START Data for review

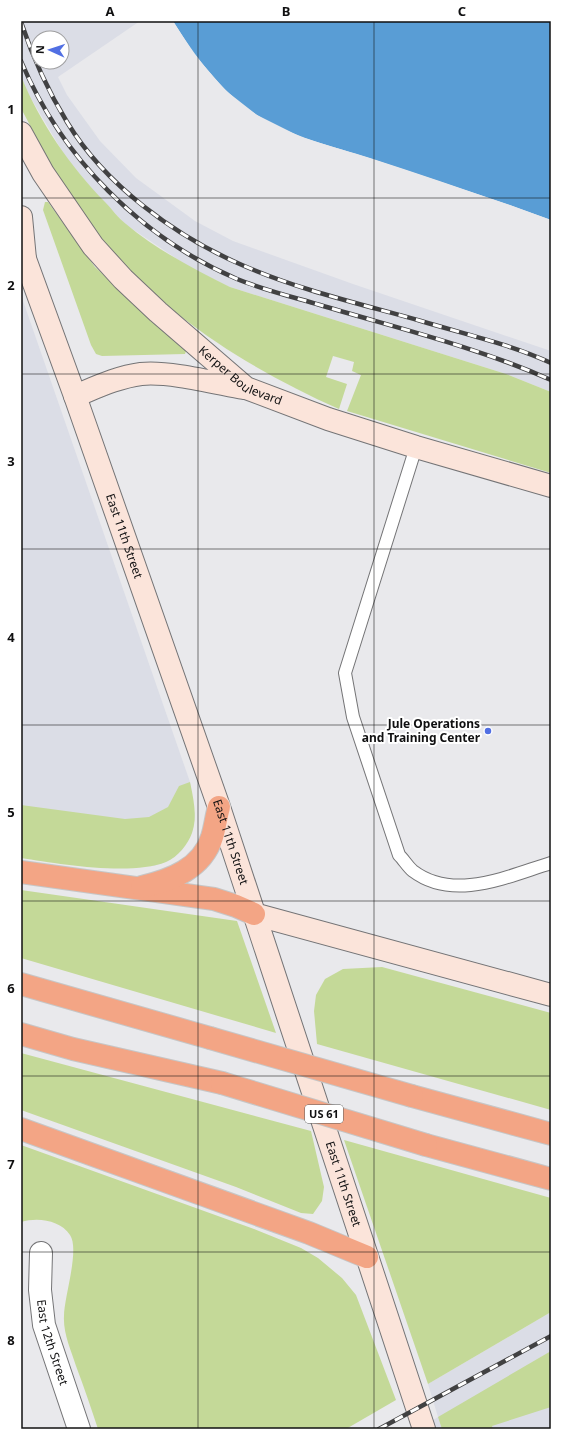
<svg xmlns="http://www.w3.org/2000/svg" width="572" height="1450" viewBox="0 0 572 1450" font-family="'Noto Sans',sans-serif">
<rect width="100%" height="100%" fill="#e9e9ec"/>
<g fill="#dbdde6" fill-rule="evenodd">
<path d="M21 21H140L58 77 67 95 100 141 136 178 195 221 233 241 353 284 551 351V392L506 374 230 287 189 267 125 224 93 190 65 156 29 95 21 98ZM38 38H62V62H38Z"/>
<polygon points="21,295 190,782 195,817 192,832 182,850 168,861 154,866 21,848"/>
<polygon points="551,1312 551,1429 419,1429 438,1417 428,1384"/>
</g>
<g fill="#c4d998">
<path d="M21 76C40 123 70 166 105 202 112 209 118 218 126 224 157 250 194 269 230 287L506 374 551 392V473L347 411 361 375 352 371 354 362 333 356 326 377 347 384 339 409C236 363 138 299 75 204 56 176 40 144 24 114L21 108Z"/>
<polygon points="45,202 48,202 95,267 183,348 186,351 185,354 102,356 96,354 91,345 43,210"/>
<path d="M190 782C193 797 198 817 192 833 188 844 178 857 166 862 131 876 59 864 21 858V805L125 819 149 817 168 807 179 786Z"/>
<polygon points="21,890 237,921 276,1033 21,958"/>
<polygon points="382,967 551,1013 551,1110 317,1044 314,1011 316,995 325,979 343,969"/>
<polygon points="21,1053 311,1131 324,1187 322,1201 313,1214 301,1213 236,1187 21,1110"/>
<polygon points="344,1140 551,1198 551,1312 428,1384"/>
<path d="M21 1145 254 1229 301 1248 318 1258 342 1278 356 1295 396 1400 346 1429H98C91 1408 84 1387 76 1366 71 1350 63 1333 64 1316 64 1297 80 1250 70 1235 60 1220 38 1217 21 1222Z"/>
<polygon points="551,1351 551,1407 492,1426 493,1429 442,1429 438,1417"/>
</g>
<path fill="#599dd5" d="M173 21H551V220C491 198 431 178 370 158 332 146 291 137 257 115 221 92 195 56 173 21Z"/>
<polygon fill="#e9e9ec" points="171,21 173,21 194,54 225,90 257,115 301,137 369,158 510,205 551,220 551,222 369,160 301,139 256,117 224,91 192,55"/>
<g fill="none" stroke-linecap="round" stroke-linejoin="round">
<defs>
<path id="lane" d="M416 447 345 673 353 717 399 855C404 860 408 867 413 871 454 902 508 876 551 863"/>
<g id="street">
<path id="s1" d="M41 1253 40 1290 44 1325 79 1429"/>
</g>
<g id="secondary">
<path id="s2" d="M21 133 43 173 93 246 123 279 158 312 246 388 328 419 416 447 551 486"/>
<polyline points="21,217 25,259"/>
<path id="s3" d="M21 248 75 396 219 807 424 1429"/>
<path d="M75 396C97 387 118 377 141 374 169 371 216 383 244 388"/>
<polyline points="254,914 551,995"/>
</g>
<g id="highway">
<polyline points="21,872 214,899 236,906 254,914"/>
<path d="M142 887C171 880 202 869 212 837 215 828 216 817 219 807"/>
<polyline points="21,984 210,1038"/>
<polyline points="21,1034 73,1049 222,1083"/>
<polyline points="412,1096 551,1134"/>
<polyline points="21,1129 309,1233 367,1257"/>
<polyline points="426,1145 551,1179"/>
</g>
</defs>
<use href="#lane" stroke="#747476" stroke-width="14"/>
<use href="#street" stroke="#747476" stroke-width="24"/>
<use href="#secondary" stroke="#747476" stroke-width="24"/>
<use href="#highway" stroke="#c6c6c6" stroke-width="24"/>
<use href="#lane" stroke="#fff" stroke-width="12"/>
<use href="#street" stroke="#fff" stroke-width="22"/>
<use href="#secondary" stroke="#fbe4da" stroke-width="22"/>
<use href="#highway" stroke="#f3a585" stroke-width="22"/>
<defs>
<g id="rail">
<path d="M21 22C32 55 48 91 67 122 105 185 175 236 242 265 299 290 361 304 421 321 464 334 510 344 551 363"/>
<path d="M21 61C61 157 141 238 237 279 264 290 293 297 320 305 397 328 477 347 551 380"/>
<polyline points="379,1429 551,1336"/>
</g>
</defs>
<use href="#rail" stroke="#414142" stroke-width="4.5"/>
<use href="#rail" stroke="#fff" stroke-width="3" stroke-dasharray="9" stroke-linecap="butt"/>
<defs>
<g id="highway-bridge">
<polyline points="210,1038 412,1096"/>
<polyline points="222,1083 426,1145"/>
</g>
</defs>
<use href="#highway-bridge" stroke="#c6c6c6" stroke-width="24" stroke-linecap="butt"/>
<use href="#highway-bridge" stroke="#f3a585" stroke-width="22"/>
</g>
<path fill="none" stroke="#101011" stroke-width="1" stroke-opacity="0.55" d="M198 21V1429M374 21V1429M21 198H551M21 374H551M21 549H551M21 725H551M21 901H551M21 1076H551M21 1252H551"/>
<circle fill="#516fe3" stroke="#fff" stroke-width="1.5" cx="488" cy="731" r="4"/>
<g text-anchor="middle" stroke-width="4" stroke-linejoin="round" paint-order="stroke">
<rect fill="#fff" stroke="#585858" stroke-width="1" x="305" y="1105" width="38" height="18" rx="3"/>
<g font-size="11" font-weight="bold" fill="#101011">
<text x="324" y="1118">US 61</text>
</g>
<g font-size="12" fill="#101011" stroke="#fff">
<text dy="4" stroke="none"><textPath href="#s2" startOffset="332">Kerper Boulevard</textPath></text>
<text dy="4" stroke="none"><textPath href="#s3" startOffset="306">East 11th Street</textPath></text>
<text dy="4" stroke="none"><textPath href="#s3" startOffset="630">East 11th Street</textPath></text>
<text dy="4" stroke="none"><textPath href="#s3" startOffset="990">East 11th Street</textPath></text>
<text dy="4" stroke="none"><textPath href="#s1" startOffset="91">East 12th Street</textPath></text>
</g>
<g font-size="12" font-weight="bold" fill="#101011" stroke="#fff" text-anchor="end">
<text x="480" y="728">Jule Operations<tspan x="480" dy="14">and Training Center</tspan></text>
</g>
</g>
<rect width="572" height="1450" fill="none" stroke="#ffffff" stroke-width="44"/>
<g transform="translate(50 50) rotate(273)"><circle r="19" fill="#ffffff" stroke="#9f9fa0"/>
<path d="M0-3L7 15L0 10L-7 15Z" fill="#516fe3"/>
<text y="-6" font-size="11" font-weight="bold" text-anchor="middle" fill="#101011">N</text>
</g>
<rect x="22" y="22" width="528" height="1406" fill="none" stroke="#101011" stroke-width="1.5"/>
<g font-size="13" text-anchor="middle" font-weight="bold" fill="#101011">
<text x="110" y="16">A</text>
<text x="286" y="16">B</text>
<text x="462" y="16">C</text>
<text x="11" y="114">1</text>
<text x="11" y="290">2</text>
<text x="11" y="466">3</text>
<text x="11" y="642">4</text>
<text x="11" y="817">5</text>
<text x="11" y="993">6</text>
<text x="11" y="1169">7</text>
<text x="11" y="1345">8</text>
</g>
</svg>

END Data for review

Make an exact copy of the records above, one that has none of the pictures.

<svg xmlns="http://www.w3.org/2000/svg" width="572" height="1450" viewBox="0 0 572 1450" font-family="'Noto Sans',sans-serif">
<rect width="100%" height="100%" fill="#e9e9ec"/>
<g fill="#dbdde6" fill-rule="evenodd">
<path d="M21 21H140L58 77 67 95 100 141 136 178 195 221 233 241 353 284 551 351V392L506 374 230 287 189 267 125 224 93 190 65 156 29 95 21 98ZM38 38H62V62H38Z"/>
<polygon points="21,295 190,782 195,817 192,832 182,850 168,861 154,866 21,848"/>
<polygon points="551,1312 551,1429 419,1429 438,1417 428,1384"/>
</g>
<g fill="#c4d998">
<path d="M21 76C40 123 70 166 105 202 112 209 118 218 126 224 157 250 194 269 230 287L506 374 551 392V473L347 411 361 375 352 371 354 362 333 356 326 377 347 384 339 409C236 363 138 299 75 204 56 176 40 144 24 114L21 108Z"/>
<polygon points="45,202 48,202 95,267 183,348 186,351 185,354 102,356 96,354 91,345 43,210"/>
<path d="M190 782C193 797 198 817 192 833 188 844 178 857 166 862 131 876 59 864 21 858V805L125 819 149 817 168 807 179 786Z"/>
<polygon points="21,890 237,921 276,1033 21,958"/>
<polygon points="382,967 551,1013 551,1110 317,1044 314,1011 316,995 325,979 343,969"/>
<polygon points="21,1053 311,1131 324,1187 322,1201 313,1214 301,1213 236,1187 21,1110"/>
<polygon points="344,1140 551,1198 551,1312 428,1384"/>
<path d="M21 1145 254 1229 301 1248 318 1258 342 1278 356 1295 396 1400 346 1429H98C91 1408 84 1387 76 1366 71 1350 63 1333 64 1316 64 1297 80 1250 70 1235 60 1220 38 1217 21 1222Z"/>
<polygon points="551,1351 551,1407 492,1426 493,1429 442,1429 438,1417"/>
</g>
<path fill="#599dd5" d="M173 21H551V220C491 198 431 178 370 158 332 146 291 137 257 115 221 92 195 56 173 21Z"/>
<polygon fill="#e9e9ec" points="171,21 173,21 194,54 225,90 257,115 301,137 369,158 510,205 551,220 551,222 369,160 301,139 256,117 224,91 192,55"/>
<g fill="none" stroke-linecap="round" stroke-linejoin="round">
<defs>
<path id="lane" d="M416 447 345 673 353 717 399 855C404 860 408 867 413 871 454 902 508 876 551 863"/>
<g id="street">
<path id="s1" d="M41 1253 40 1290 44 1325 79 1429"/>
</g>
<g id="secondary">
<path id="s2" d="M21 133 43 173 93 246 123 279 158 312 246 388 328 419 416 447 551 486"/>
<polyline points="21,217 25,259"/>
<path id="s3" d="M21 248 75 396 219 807 424 1429"/>
<path d="M75 396C97 387 118 377 141 374 169 371 216 383 244 388"/>
<polyline points="254,914 551,995"/>
</g>
<g id="highway">
<polyline points="21,872 214,899 236,906 254,914"/>
<path d="M142 887C171 880 202 869 212 837 215 828 216 817 219 807"/>
<polyline points="21,984 210,1038"/>
<polyline points="21,1034 73,1049 222,1083"/>
<polyline points="412,1096 551,1134"/>
<polyline points="21,1129 309,1233 367,1257"/>
<polyline points="426,1145 551,1179"/>
</g>
</defs>
<use href="#lane" stroke="#747476" stroke-width="14"/>
<use href="#street" stroke="#747476" stroke-width="24"/>
<use href="#secondary" stroke="#747476" stroke-width="24"/>
<use href="#highway" stroke="#c6c6c6" stroke-width="24"/>
<use href="#lane" stroke="#fff" stroke-width="12"/>
<use href="#street" stroke="#fff" stroke-width="22"/>
<use href="#secondary" stroke="#fbe4da" stroke-width="22"/>
<use href="#highway" stroke="#f3a585" stroke-width="22"/>
<defs>
<g id="rail">
<path d="M21 22C32 55 48 91 67 122 105 185 175 236 242 265 299 290 361 304 421 321 464 334 510 344 551 363"/>
<path d="M21 61C61 157 141 238 237 279 264 290 293 297 320 305 397 328 477 347 551 380"/>
<polyline points="379,1429 551,1336"/>
</g>
</defs>
<use href="#rail" stroke="#414142" stroke-width="4.5"/>
<use href="#rail" stroke="#fff" stroke-width="3" stroke-dasharray="9" stroke-linecap="butt"/>
<defs>
<g id="highway-bridge">
<polyline points="210,1038 412,1096"/>
<polyline points="222,1083 426,1145"/>
</g>
</defs>
<use href="#highway-bridge" stroke="#c6c6c6" stroke-width="24" stroke-linecap="butt"/>
<use href="#highway-bridge" stroke="#f3a585" stroke-width="22"/>
</g>
<path fill="none" stroke="#101011" stroke-width="1" stroke-opacity="0.55" d="M198 21V1429M374 21V1429M21 198H551M21 374H551M21 549H551M21 725H551M21 901H551M21 1076H551M21 1252H551"/>
<circle fill="#516fe3" stroke="#fff" stroke-width="1.5" cx="488" cy="731" r="4"/>
<g text-anchor="middle" stroke-width="4" stroke-linejoin="round" paint-order="stroke">
<rect fill="#fff" stroke="#585858" stroke-width="1" x="305" y="1105" width="38" height="18" rx="3"/>
<g font-size="11" font-weight="bold" fill="#101011">
<text x="324" y="1118">US 61</text>
</g>
<g font-size="12" fill="#101011" stroke="#fff">
<text dy="4" stroke="none"><textPath href="#s2" startOffset="332">Kerper Boulevard</textPath></text>
<text dy="4" stroke="none"><textPath href="#s3" startOffset="306">East 11th Street</textPath></text>
<text dy="4" stroke="none"><textPath href="#s3" startOffset="630">East 11th Street</textPath></text>
<text dy="4" stroke="none"><textPath href="#s3" startOffset="990">East 11th Street</textPath></text>
<text dy="4" stroke="none"><textPath href="#s1" startOffset="91">East 12th Street</textPath></text>
</g>
<g font-size="12" font-weight="bold" fill="#101011" stroke="#fff" text-anchor="end">
<text x="480" y="728">Jule Operations<tspan x="480" dy="14">and Training Center</tspan></text>
</g>
</g>
<rect width="572" height="1450" fill="none" stroke="#ffffff" stroke-width="44"/>
<g transform="translate(50 50) rotate(273)"><circle r="19" fill="#ffffff" stroke="#9f9fa0"/>
<path d="M0-3L7 15L0 10L-7 15Z" fill="#516fe3"/>
<text y="-6" font-size="11" font-weight="bold" text-anchor="middle" fill="#101011">N</text>
</g>
<rect x="22" y="22" width="528" height="1406" fill="none" stroke="#101011" stroke-width="1.5"/>
<g font-size="13" text-anchor="middle" font-weight="bold" fill="#101011">
<text x="110" y="16">A</text>
<text x="286" y="16">B</text>
<text x="462" y="16">C</text>
<text x="11" y="114">1</text>
<text x="11" y="290">2</text>
<text x="11" y="466">3</text>
<text x="11" y="642">4</text>
<text x="11" y="817">5</text>
<text x="11" y="993">6</text>
<text x="11" y="1169">7</text>
<text x="11" y="1345">8</text>
</g>
</svg>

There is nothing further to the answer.